Niet alleen faciliteiten zijn in de loop der jaren afgebouwd, ook het inkomen van mensen met een beperking neemt af, blijkt uit de schaduwrapportage van José Smits: “Als je een beperking hebt moet je een beroep doet op de WLZ, de Wet Langdurige Zorg, of de WMO, de Wet Maatschappelijke Ondersteuning. Daar moet je een eigen bijdrage voor betalen. Je hebt ook altijd extra ziektekosten, daar moet je eigen risico over betalen, en je hebt ook nog hulpmiddelen nodig die je niet allemaal vergoed krijgt. Dus houden mensen minder over.”
Is er wel plek voor mij?
Een prikkel om te gaan werken geeft dat lage inkomen niet. Uit het onderzoek van Pointer en Spot on Stories blijkt dat 79 procent van de respondenten zich belemmerd voelt in hun (zoektocht naar) werk. Niels Vrind zit in een rolstoel omdat hij Osteogenesis Imperfecta heeft, oftewel broze botten-ziekte. Voor hem heeft het financieel weinig zin om te gaan werken. “Ik zit in een Wajong-uitkering en dat betekent dat als ik meer dan 290 Euro bruto bijverdien, ik er netto op achteruit ga.” Toch weerhoudt dat Vrind er niet van op zoek te gaan naar een baan. “Ik ben gestart als zzp’er, ik coach mensen met een chronische ziekte, en ik ben psycholoog, Dus ik zou makkelijk een baan moeten kunnen vinden. Maar werkgevers willen mij niet.”
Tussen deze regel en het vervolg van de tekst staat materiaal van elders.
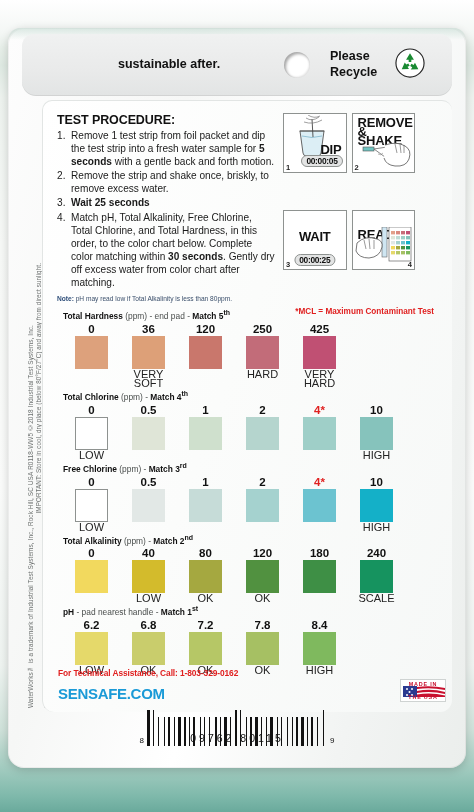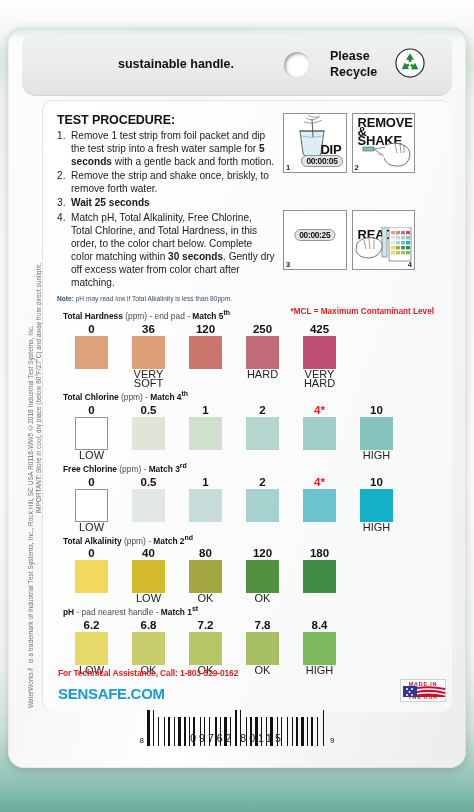--- a/index.html
+++ b/index.html
@@ -168,7 +168,7 @@
 
   <div class="hdr">
     <div class="hdr-text">
-      <div>sustainable handle.</div>
+      <div>sustainable after.</div>
     </div>
     <div class="hang-hole"></div>
     <div class="recycle-text">

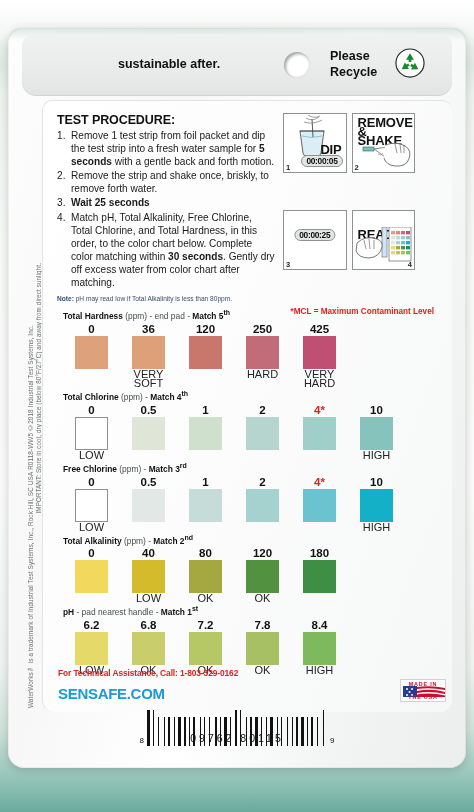--- a/index.html
+++ b/index.html
@@ -204,7 +204,7 @@
         <h1 class="proc-title">TEST PROCEDURE:</h1>
         <ol class="steps">
           <li>Remove 1 test strip from foil packet and dip the test strip into a fresh water sample for <span class="b">5 seconds</span> with a gentle back and forth motion.</li>
-          <li>Remove the strip and shake once, briskly, to remove forth water.</li>
+          <li>Remove the strip and shake once, briskly, to remove excess water.</li>
           <li><span class="b">Wait 25 seconds</span></li>
           <li>Match pH, Total Alkalinity, Free Chlorine, Total Chlorine, and Total Hardness, in this order, to the color chart below. Complete color matching within <span class="b">30 seconds</span>. Gently dry off excess water from color chart after matching.</li>
         </ol>

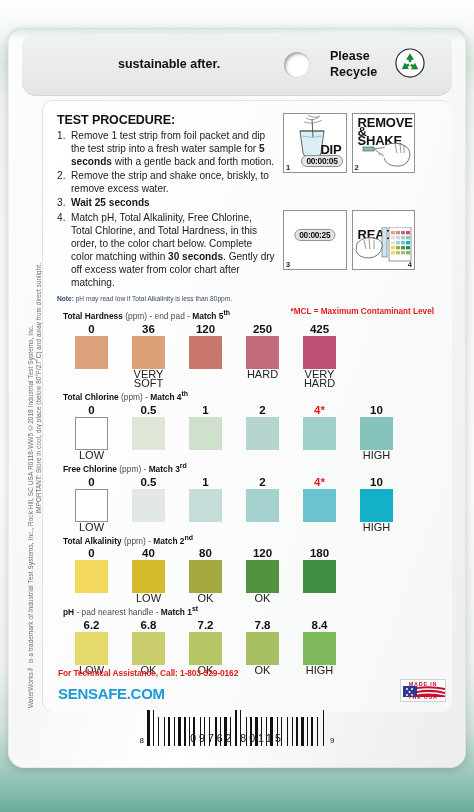--- a/index.html
+++ b/index.html
@@ -243,7 +243,7 @@
 
         <div class="ipanel">
           <span class="cap" style="left:50%;transform:translateX(-50%);top:18px">WAIT</span>
-          <span class="timer" style="left:50%;transform:translateX(-50%);bottom:28px">00:00:25</span>
+          <span class="timer" style="left:50%;transform:translateX(-50%);bottom:3px">00:00:25</span>
           <span class="num">3</span>
         </div>
 

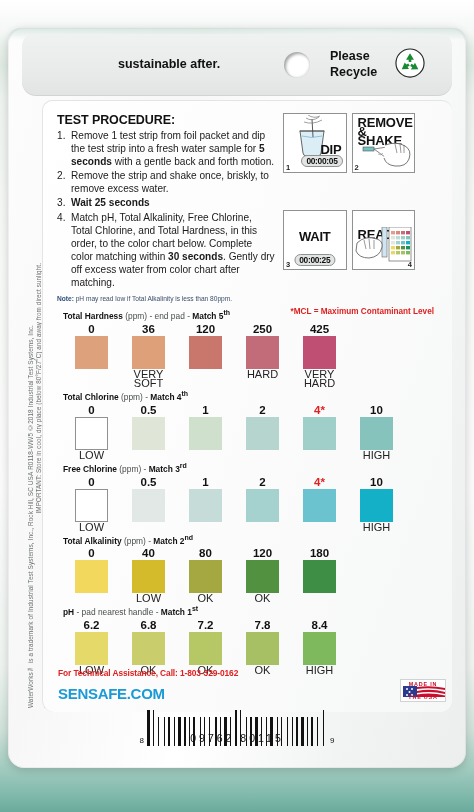--- a/index.html
+++ b/index.html
@@ -283,7 +283,7 @@
     </div>
 
     <div class="chart">
-      <div class="mcl">*MCL = Maximum Contaminant Level</div>
+      <div class="mcl">*MCL = Maximum Contaminant Test</div>
       <div id="chart-rows">
           <div class="row">
             <div class="rowhead"><span class="nm">Total Hardness</span> <span class="un">(ppm) - end pad -</span> <span class="mt">Match 5</span><sup class="mt">th</sup></div>

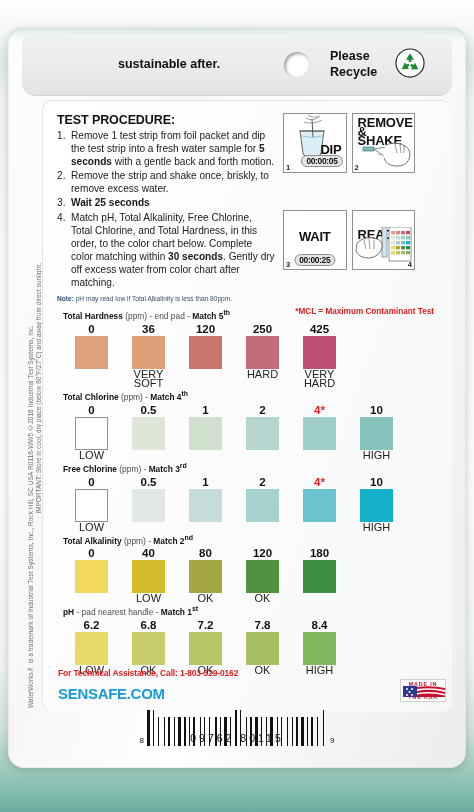--- a/index.html
+++ b/index.html
@@ -413,6 +413,11 @@
                 <div class="sw" style="background: rgb(62, 143, 69);"></div>
                 <div class="lab"></div>
               </div>
+              <div class="cell">
+                <div class="val">240</div>
+                <div class="sw" style="background: rgb(22, 147, 95);"></div>
+                <div class="lab">SCALE</div>
+              </div>
             </div>
           </div>
           <div class="row">

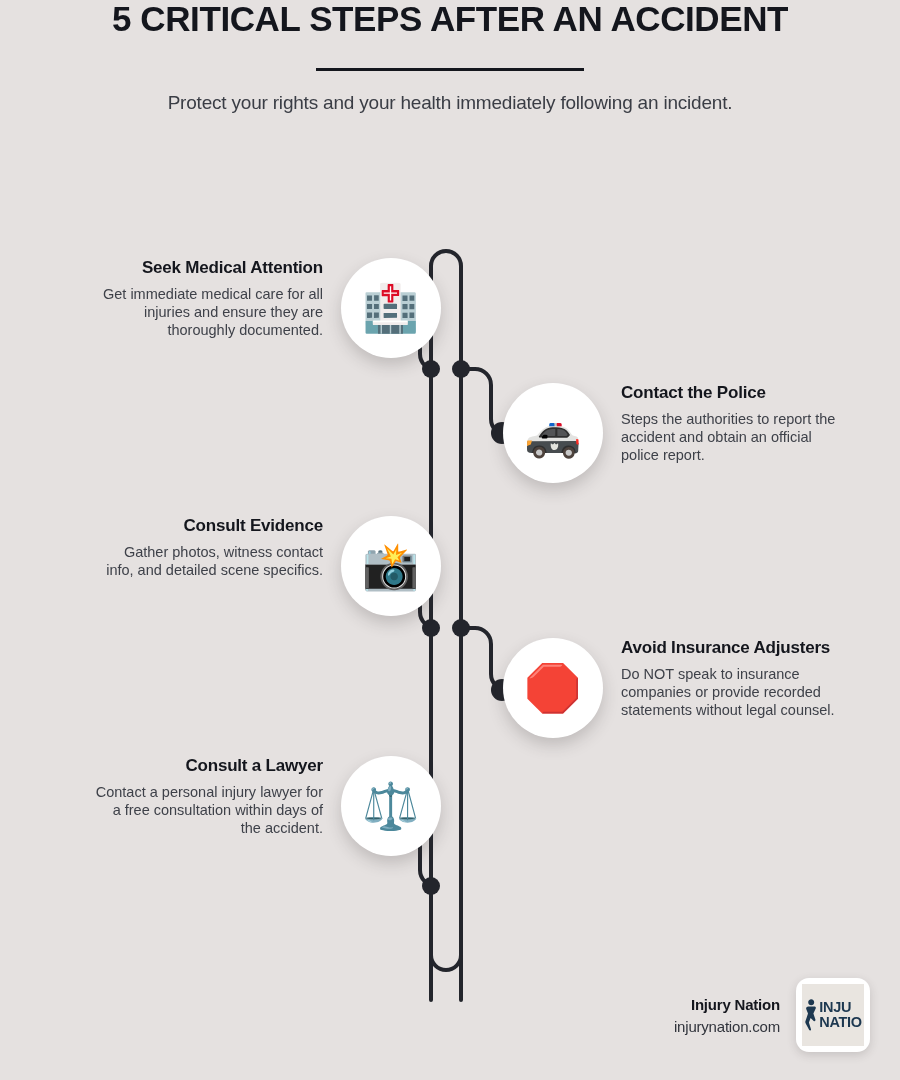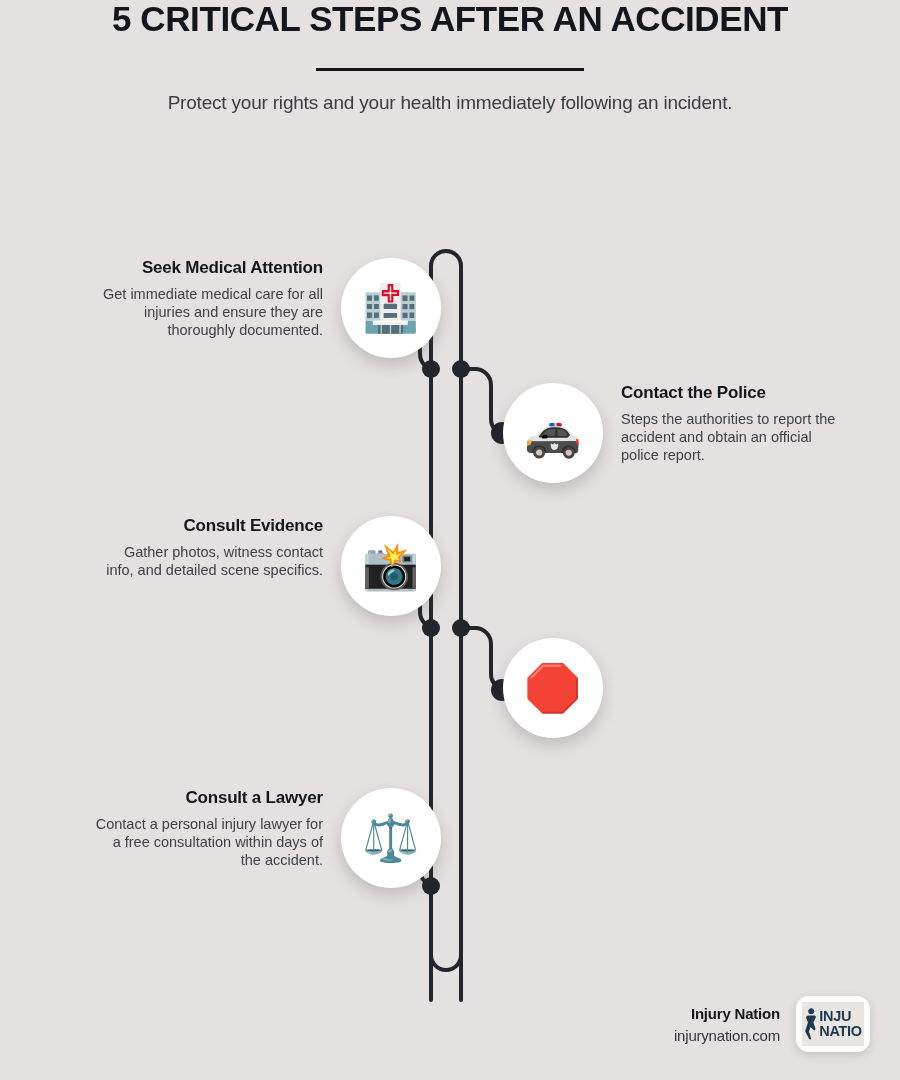--- a/index.html
+++ b/index.html
@@ -180,6 +180,10 @@
     <div class="bubble">
       <span class="glyph">🛑</span>
     </div>
+    <div class="txt">
+      <div class="step-title">Avoid Insurance Adjusters</div>
+      <div class="step-desc">Do NOT speak to insurance companies or provide recorded statements without legal counsel.</div>
+    </div>
   </div>
 
   <div class="step left" id="step-5">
Is er wel plek voor mij in onze samenleving, vraagt Niels Vrind zich hardop af. “Het zorgt voor terugtrekken en je eenzaam voelen. Ik ervaar mezelf weleens tot last. Op arbeidsvlak, hulpmiddelen, wonen en vervoer: je bent tot last. Ik denk dat mensen met een beperking meer zichtbaar moeten zijn, in het dagelijks leven, op straat, in de kroeg, op tv, in de politiek. Dan gaan mensen ook ontdekken dat je met een beperking ook volwaardig kunt deelnemen.”
Deze reportage is tot stand gekomen met steun van het Fonds Bijzondere Journalistieke Projecten en Anna Deems en Mattijs Smit van onderzoekscollectief Spot on Stories.